Miren, estas palabras me han recordado algo que sucedió hace no muchos años. Cuando la Hermandad de la Resurrección empezó a reivindicar un cambio de su lugar en la nómina (algo que, mientras siga teniendo reglas de hermandad de penitencia, claro, no es en absoluto descabellado), su anterior hermano mayor (al que, posiblemente fruto de la decepción, en más de una ocasión le perdieron las formas) hizo, al respecto de los posibles horarios e itinerarios en la tarde del Sábado Santo, unas declaraciones muy desafortunadas: “Es que nosotros tenemos nuestros compromisos”. En aquella ocasión, el mundo cofrade se le vino encima. “¿Este señor no sabe que las cofradías salimos a hacer estación de penitencia en la Catedral y no a cumplir con compromisos?” Y ahora, ¿qué pasa? ¿Por qué estamos tan callados?
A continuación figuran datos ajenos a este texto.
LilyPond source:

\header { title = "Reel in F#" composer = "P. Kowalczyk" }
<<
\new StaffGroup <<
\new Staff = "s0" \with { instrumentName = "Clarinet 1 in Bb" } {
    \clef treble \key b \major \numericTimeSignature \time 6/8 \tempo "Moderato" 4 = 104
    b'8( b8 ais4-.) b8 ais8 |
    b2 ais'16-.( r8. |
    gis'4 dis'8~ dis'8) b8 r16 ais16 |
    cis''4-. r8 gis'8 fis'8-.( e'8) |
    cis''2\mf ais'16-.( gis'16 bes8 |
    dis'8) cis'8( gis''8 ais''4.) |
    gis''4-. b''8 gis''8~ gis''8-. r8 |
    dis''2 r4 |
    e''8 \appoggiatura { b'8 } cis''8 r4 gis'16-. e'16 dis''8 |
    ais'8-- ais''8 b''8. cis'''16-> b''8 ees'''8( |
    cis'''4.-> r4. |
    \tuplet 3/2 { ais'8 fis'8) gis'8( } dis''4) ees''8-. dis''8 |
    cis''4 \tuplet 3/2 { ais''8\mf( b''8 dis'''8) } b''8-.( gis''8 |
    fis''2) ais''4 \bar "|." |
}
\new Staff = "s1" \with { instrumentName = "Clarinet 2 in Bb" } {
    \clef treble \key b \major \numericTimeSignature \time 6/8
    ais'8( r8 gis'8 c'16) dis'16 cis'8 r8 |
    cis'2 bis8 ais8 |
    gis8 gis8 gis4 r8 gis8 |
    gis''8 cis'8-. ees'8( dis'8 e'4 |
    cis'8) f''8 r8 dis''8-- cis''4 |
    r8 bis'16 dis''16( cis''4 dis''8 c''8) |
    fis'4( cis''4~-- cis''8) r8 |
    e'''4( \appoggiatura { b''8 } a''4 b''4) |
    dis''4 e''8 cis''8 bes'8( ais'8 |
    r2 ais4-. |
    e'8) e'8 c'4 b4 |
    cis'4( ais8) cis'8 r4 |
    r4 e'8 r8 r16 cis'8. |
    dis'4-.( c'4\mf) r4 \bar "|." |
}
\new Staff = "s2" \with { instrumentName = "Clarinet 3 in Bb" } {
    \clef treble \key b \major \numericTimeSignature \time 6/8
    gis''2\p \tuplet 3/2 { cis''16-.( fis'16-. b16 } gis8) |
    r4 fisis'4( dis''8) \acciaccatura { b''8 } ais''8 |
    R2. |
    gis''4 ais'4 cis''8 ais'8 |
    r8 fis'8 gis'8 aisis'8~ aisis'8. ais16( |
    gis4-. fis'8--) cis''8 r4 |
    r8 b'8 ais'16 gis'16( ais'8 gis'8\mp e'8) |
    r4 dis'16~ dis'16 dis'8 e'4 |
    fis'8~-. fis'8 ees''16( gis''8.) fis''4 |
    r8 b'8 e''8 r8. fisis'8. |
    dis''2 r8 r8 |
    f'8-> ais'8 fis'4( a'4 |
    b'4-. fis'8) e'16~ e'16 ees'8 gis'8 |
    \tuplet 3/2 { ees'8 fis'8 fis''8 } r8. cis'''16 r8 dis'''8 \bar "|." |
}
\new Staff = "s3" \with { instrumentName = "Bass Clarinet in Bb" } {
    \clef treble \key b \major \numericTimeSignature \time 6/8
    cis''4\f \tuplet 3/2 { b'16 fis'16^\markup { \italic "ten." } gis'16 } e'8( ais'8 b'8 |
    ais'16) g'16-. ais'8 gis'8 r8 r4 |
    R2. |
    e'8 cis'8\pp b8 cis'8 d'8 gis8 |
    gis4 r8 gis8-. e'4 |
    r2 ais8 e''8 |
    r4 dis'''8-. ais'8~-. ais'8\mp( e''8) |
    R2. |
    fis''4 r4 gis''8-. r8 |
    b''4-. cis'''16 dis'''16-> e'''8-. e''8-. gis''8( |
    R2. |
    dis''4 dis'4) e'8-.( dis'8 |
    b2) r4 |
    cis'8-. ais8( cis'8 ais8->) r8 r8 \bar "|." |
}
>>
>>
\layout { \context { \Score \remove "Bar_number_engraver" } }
Y es que aquí, parafraseando a Orwell, todos somos iguales, pero hay algunos más iguales que otros.

El otro tema que quería comentar tiene que ver con la carta que el hermano mayor de la Misión leyó ante sus colegas y que, no sé por qué, es ahora cuando ha salido a luz. Me parece una carta durísima, digna de ser leída con calma y reflexivamente y que yo suscribiría punto por punto salvo la pregunta: “¿Habremos de hacer Estación de Penitencia literal a la Catedral sin pasar por la Carrera Oficial?” Parece que lo ofrece como solución desesperada, cuando sigo sin ver qué beneficios aportaría a la hermandad, especialmente para sus nazarenos, viniendo de donde viene y ante las puertas catedralicias, dar el enorme rodeo necesario para llegar a la Campana, salvo que se busque precisamente eso, la Campana y todo, dineros incluidos, lo que conlleva. Insisto, para hacer estación de penitencia, que es para lo que salimos, no es necesaria la Campana, la Catedral debiera ser nuestro principal objetivo.

Sin embargo, lo que más me ha sorprendido, también desagradablemente, es la respuesta del presidente del Consejo General que, cuando habla, me parece que lo hiciera siempre desde un ambón, una cátedra o el atril del Congreso de los Diputados, nada de cercanía, todo lejanía y distancia. “No se contempla para nada esa opción”, total rotundidad. O, “los tiempos de Dios son unos y los de los hombres son otros”. ¡Ahí queda eso!

Y yo me pregunto una vez más: ¿qué significa para nosotros, los cofrades, el concepto de hermandad en la Iglesia Católica? ¿Sólo son hermanos míos los de mi hermandad? ¿Primero mis intereses y mi comodidad y los demás, si se tienen que apretar, que se aprieten? ¿Lo que es bueno para mí y los míos (y me refiero a la estación de penitencia en la Catedral) no lo es tanto para otros, especialmente si me causa algo de incomodidad o me reduce beneficios? ¿No tengo por qué contestar al que se dirige a mí? En resumen, ¿qué valores cristianos espero que se reflejen (si espero alguno, claro) en mis comportamientos y mis palabras?

Si de cofrades de indudable categoría se escuchan cosas como las anteriores, ¿qué podemos esperar de gente con menos formación?